Politik/ Baden-Württemberg: Christian Gottschalk (cgo)

Die Welle der Empörung rollt ja ganz gerne auch über Petitessen hinweg. Ob die mehrmalige Olympiasiegerin im Eisschnelllauf Claudia Pechstein beim CDU-Parteitag in der Uniform ihres Arbeitgebers, der Bundespolizei, hätte auftreten dürfen, das ist so ein Thema. Nicht von epochaler Bedeutung – aber beim näheren Hinsehen durchaus interessant.

 

Soldaten und Polizisten unterscheiden sich

Für Soldaten ist es in §15 II Soldatengesetz ausdrücklich geregelt, dass diese bei politischen Veranstaltungen keine Uniform tragen dürfen. Im Bundespolizeigesetz findet sich solch eine Vorschrift nicht. Wann Polizisten außerhalb ihres Dienstes eine Uniform tragen dürfen, muss daher anhand allgemeiner Rechtsgrundsätze erarbeitet werden.

Natürlich dürfen und sollen Polizeibeamte für das Prinzip der freiheitlich demokratischen Grundordnung stehen.
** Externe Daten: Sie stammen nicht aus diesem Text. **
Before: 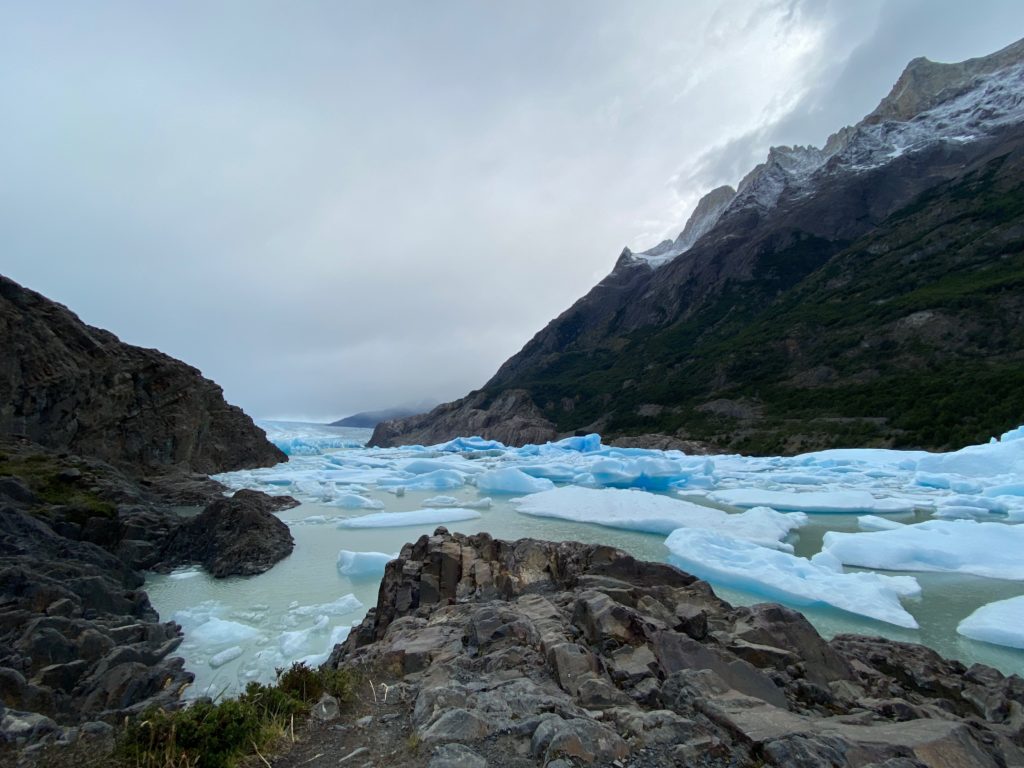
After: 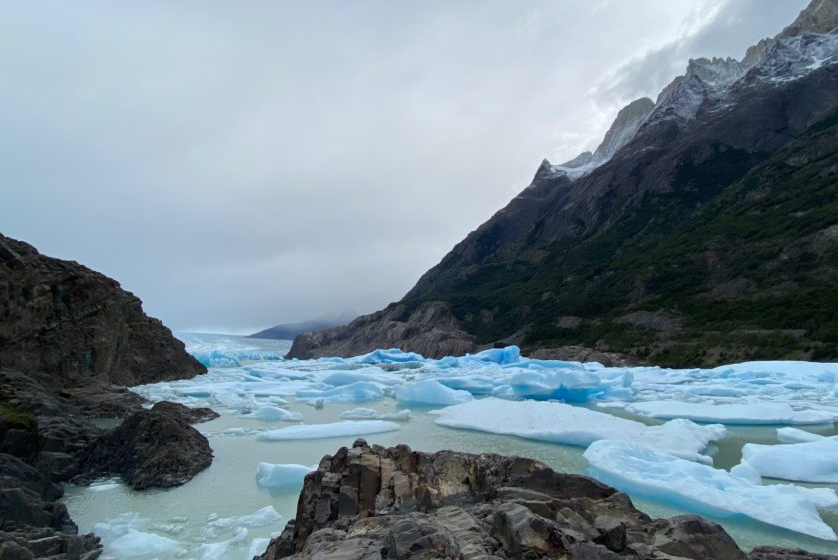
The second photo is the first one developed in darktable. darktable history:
crop: left 7.935%, top 11.582%, right 10.218%, bottom 15.45%
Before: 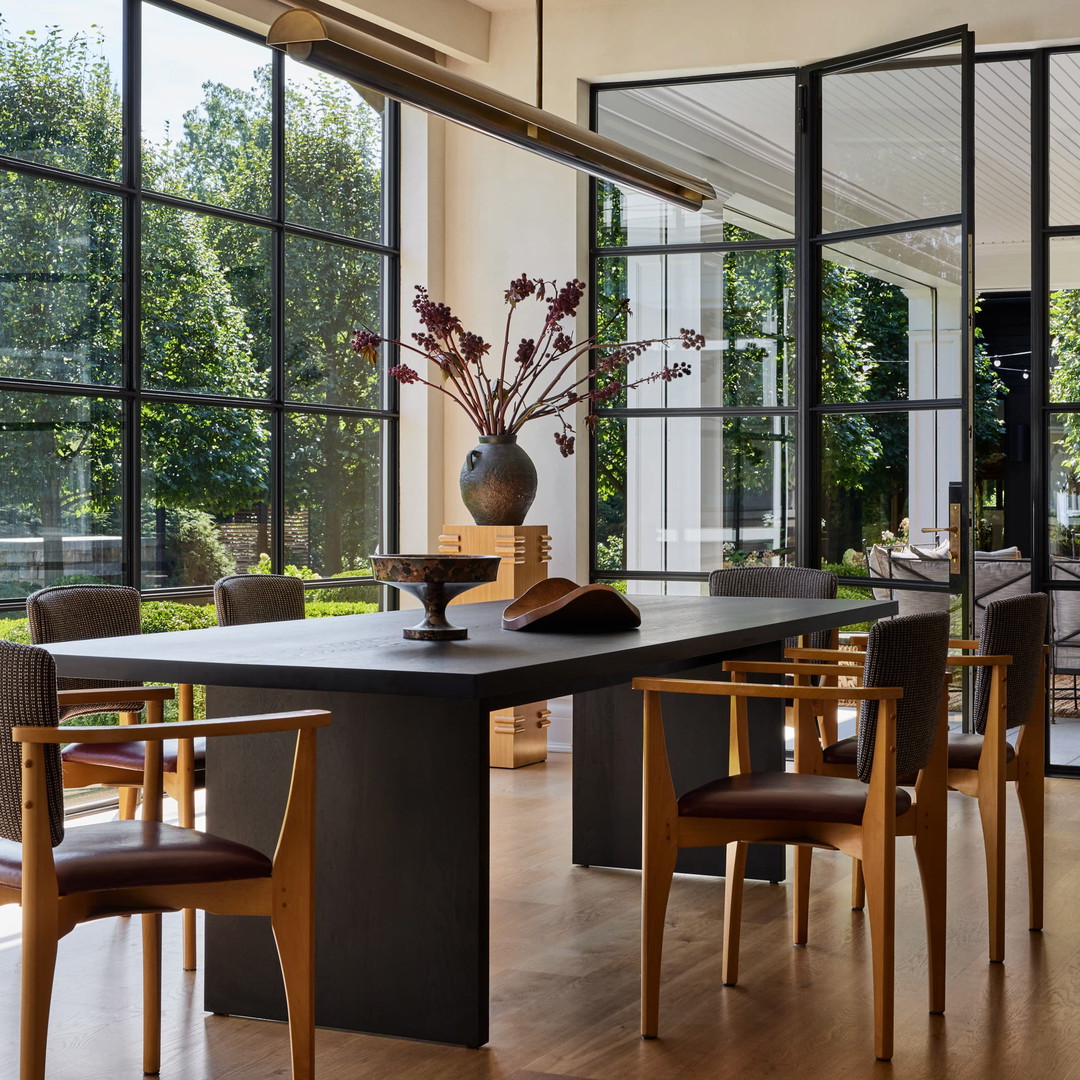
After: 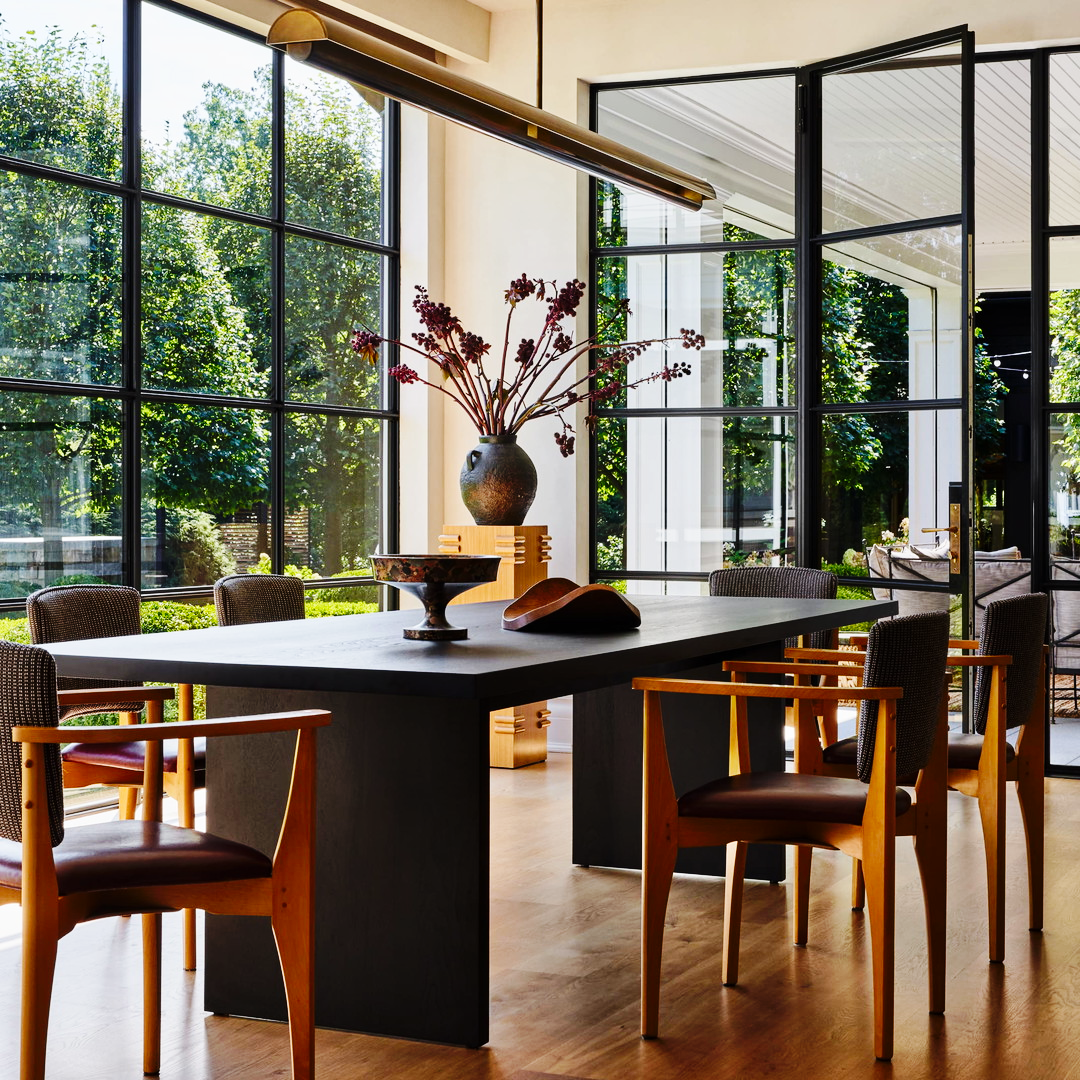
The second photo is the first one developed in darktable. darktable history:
base curve: curves: ch0 [(0, 0) (0.036, 0.025) (0.121, 0.166) (0.206, 0.329) (0.605, 0.79) (1, 1)], preserve colors none
contrast brightness saturation: saturation 0.1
Auch die Meinungsfreiheit ist hiervon nicht berührt. Problematisch ist allerdings die Verquickung zwischen dienstlicher Tätigkeit – auch und gerade in Uniform – und politisch motivierter (medienwirksamer) einseitiger Stimmungsmache. Vor rund zehn Jahren hatte der Hessische Verwaltungsgerichtshof gegen einen Polizisten entschieden, der in seiner Eigenschaft als Vorsitzender der Polizeigewerkschaft in Uniform ein Interview gegeben hatte, bei dem es über die Schließung von Polizeirevieren ging.

Experte mit klarer Ansicht

In der Causa Pechstein ist nicht in erster Linie das Tragen der Uniform problematisch – sondern der Ort des Geschehens. Denn für Polizisten gilt das Mäßigungsgebot. Sie müssen auch außerhalb des Dienstes jeden Anschein vermeiden, ihr Amt nicht unparteiisch und ausschließlich am Gemeinwohl orientiert wahrzunehmen. So steht es in § 60 I2 des Bundesbeamtengesetzes.

„Diesen Anforderungen dürfte Claudia Pechstein kaum gerecht geworden sein“, schreibt der Freiburger Fachanwalt für Verwaltungsrecht, Patrick Heinemann, in einem Gastbeitrag für die Internetzeitschrift „Legal Times Online“. Der durchschnittliche Betrachter werde bei einer Person, die eine Polizeiuniform trägt, zunächst davon ausgehen, dass sie in dienstlicher Funktion auftritt und für ihren jeweiligen Dienstherrn spricht. „Das war bei Claudia Pechstein aber gerade nicht der Fall.“ Ob auch der Arbeitgeber von Claudia Pechstein diese Meinung vertritt, wird von der Bundespolizei gerade geprüft.

Keine Besonderheiten im Südwesten

Die meisten Polizeibeamten in der Republik arbeiten für die 16 verschiedenen Bundesländer. Dort sind abweichende Regeln möglich. In Baden-Württemberg gebe es keine ausdrücklichen, gesetzlichen Regeln zu diesem Thema, heißt es aus dem Innenministerium. Es komme auf den Einzelfall an.